Goal of the exercise: An exact reproduction of the records is required, with all images left out.

======== Data to examine ========

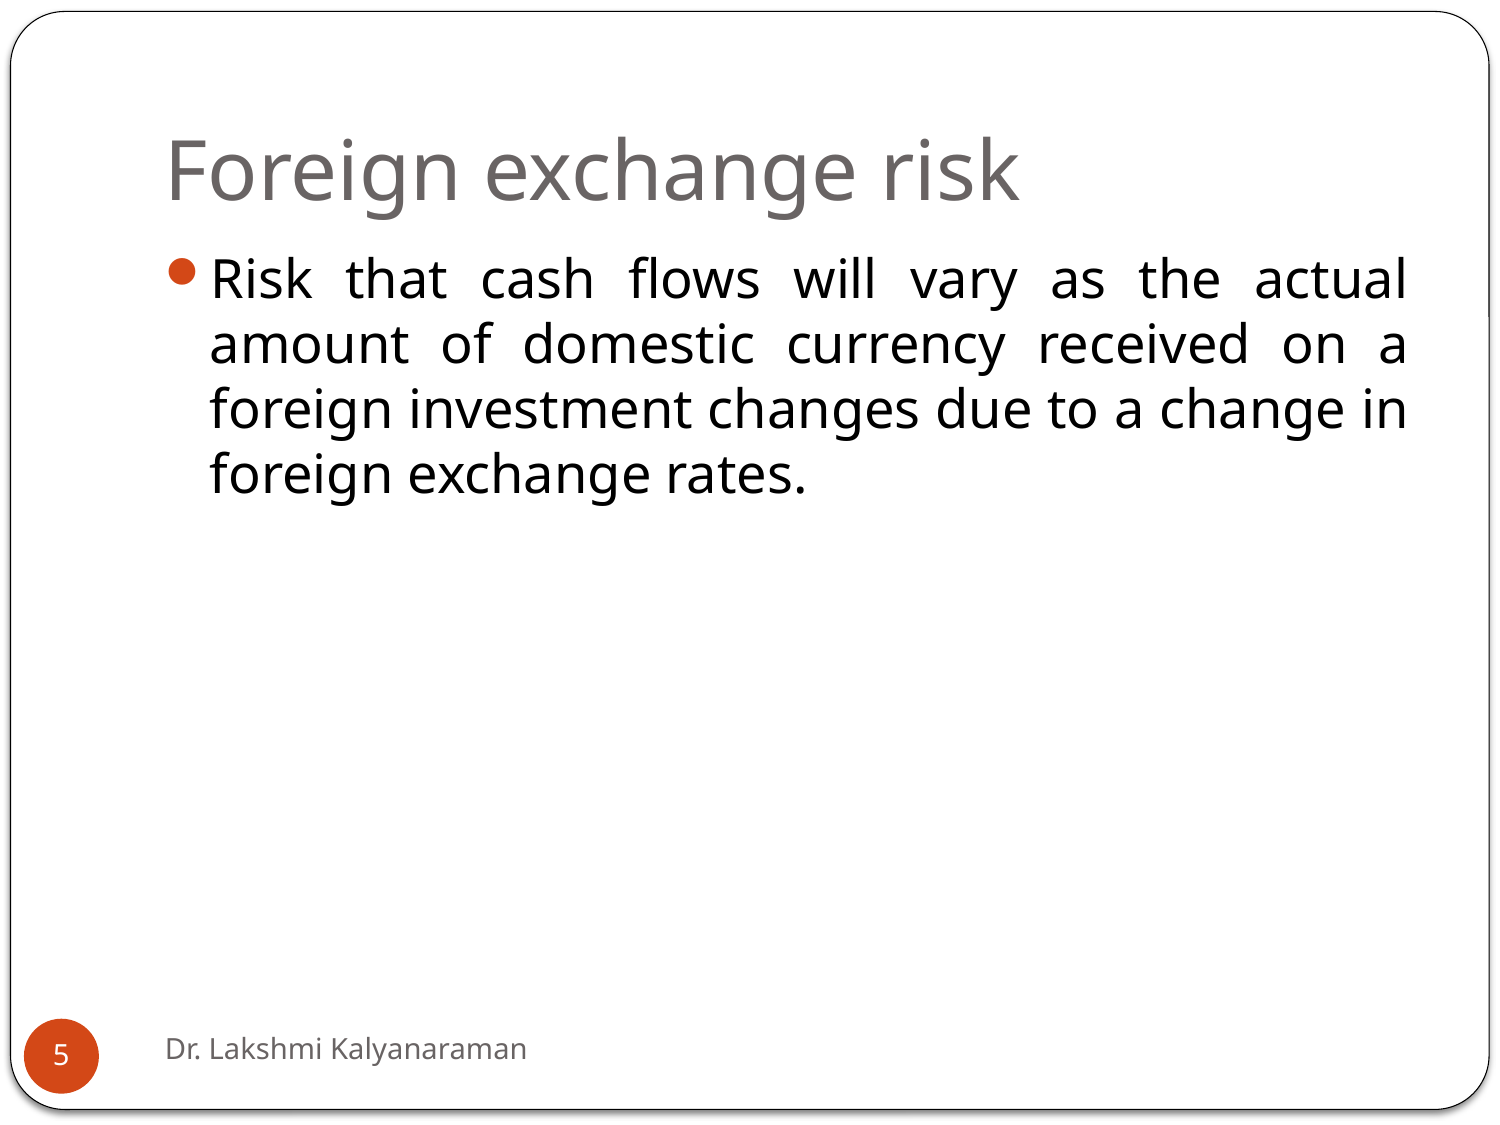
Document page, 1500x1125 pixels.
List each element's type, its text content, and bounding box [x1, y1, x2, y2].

footer Dr. Lakshmi Kalyanaraman [150, 1012, 800, 1088]
list Risk that cash flows will vary as the actual amount of domestic currency received on a foreign investment changes due to a change in foreign exchange rates. [150, 237, 1425, 988]
title Foreign exchange risk [150, 45, 1425, 233]
slide_number 5 [23, 1018, 99, 1094]
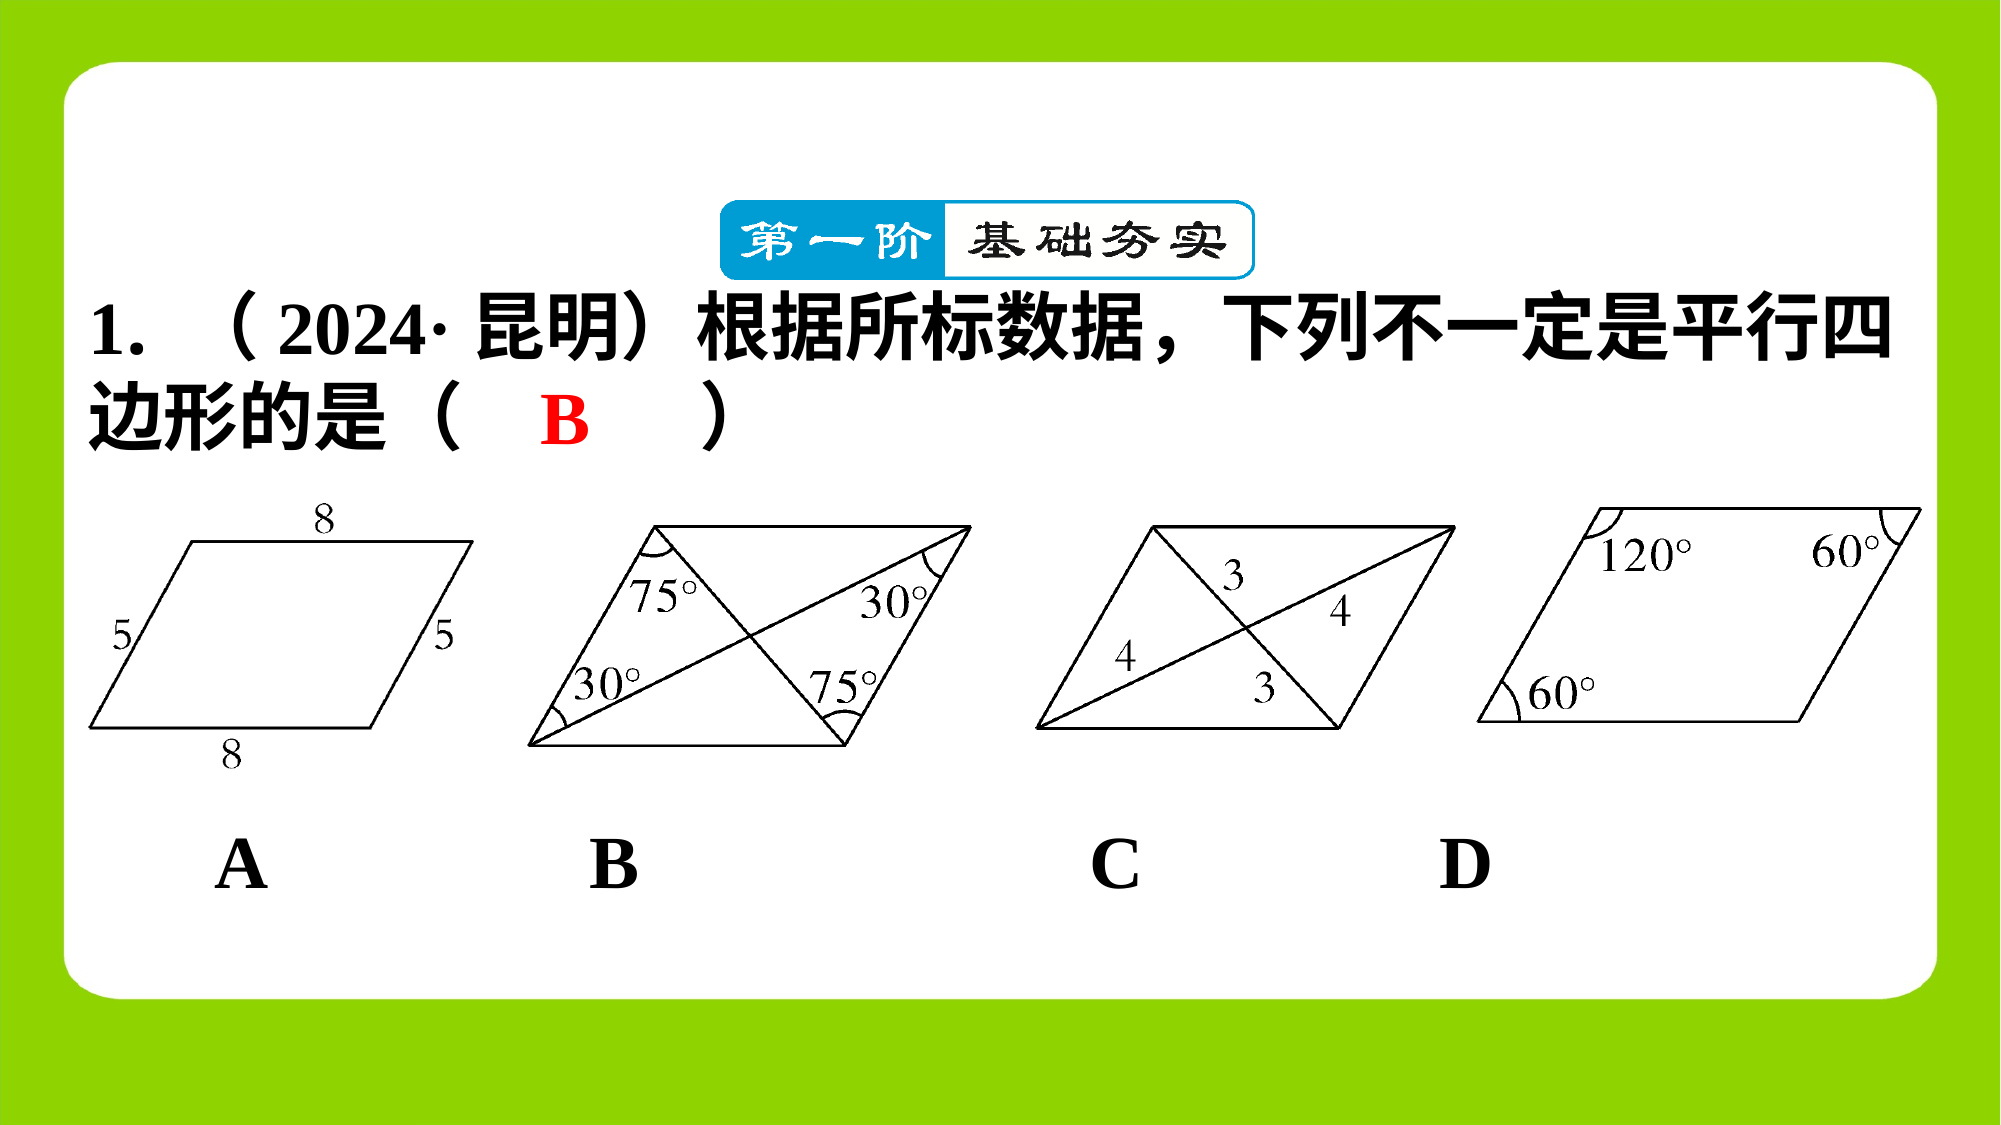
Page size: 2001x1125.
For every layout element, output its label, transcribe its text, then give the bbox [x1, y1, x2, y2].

text_box [720, 195, 1260, 274]
text_box B [525, 361, 605, 468]
text_box [88, 469, 992, 806]
text_box A B C D [214, 813, 410, 905]
text_box 1. （2024·昆明）根据所标数据，下列不一定是平行四 边形的是（ B ） [88, 279, 1974, 462]
picture [0, 0, 2001, 1125]
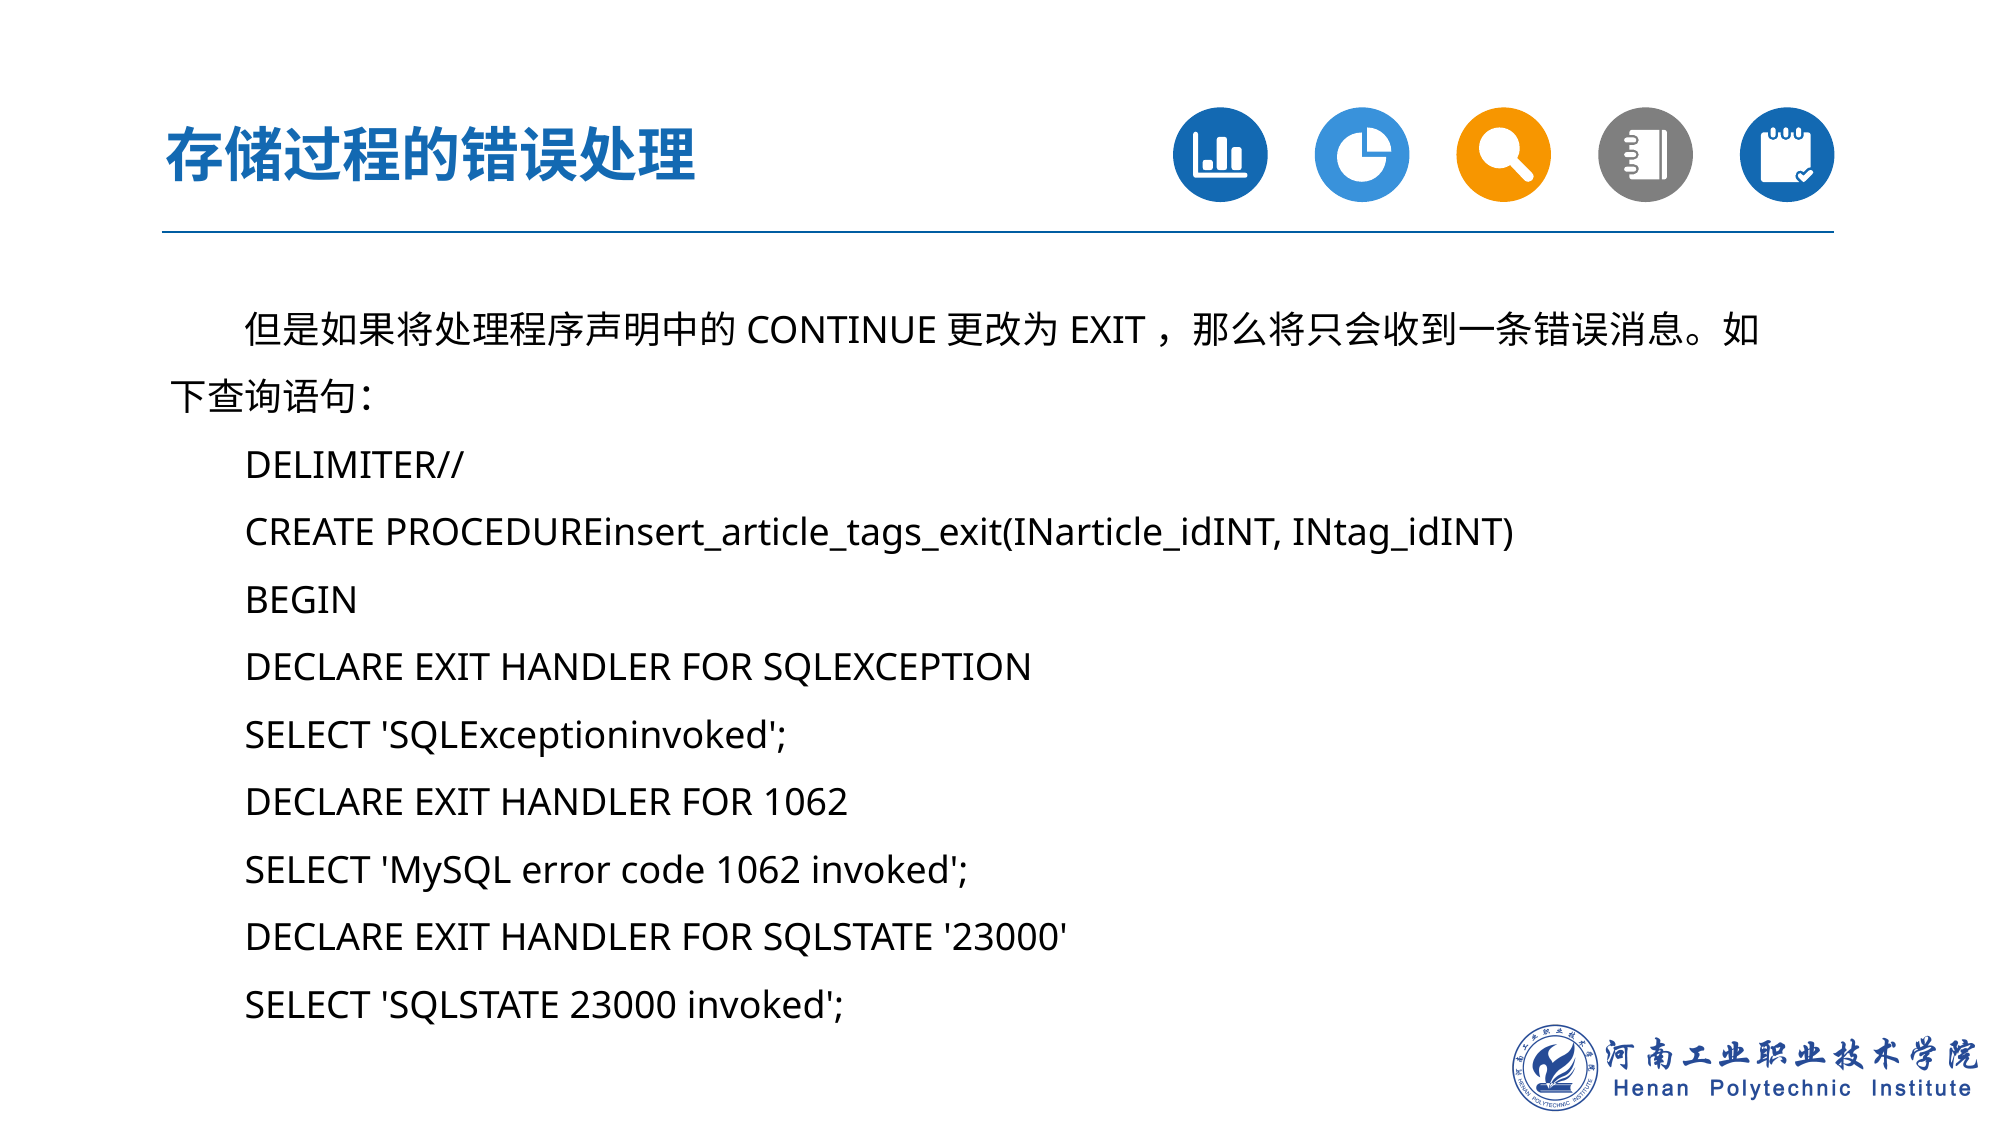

========

Reply to the task:
Document page, 1500x1125 pixels.
List each element's type, its text content, and bounding box [x1, y1, x2, y2].

footer Dr. Lakshmi Kalyanaraman [150, 1012, 800, 1088]
list Risk that cash flows will vary as the actual amount of domestic currency received on a foreign investment changes due to a change in foreign exchange rates. [150, 237, 1425, 988]
title Foreign exchange risk [150, 45, 1425, 233]
slide_number 5 [23, 1018, 99, 1094]
Page size: 2001x1125.
For every layout element, output its label, transcribe its text, then give the bbox [x1, y1, x2, y2].

text_box [720, 195, 1260, 274]
text_box B [525, 361, 605, 468]
text_box [88, 469, 992, 806]
text_box A B C D [214, 813, 410, 905]
text_box 1. （2024·昆明）根据所标数据，下列不一定是平行四 边形的是（ B ） [88, 279, 1974, 462]
picture [0, 0, 2001, 1125]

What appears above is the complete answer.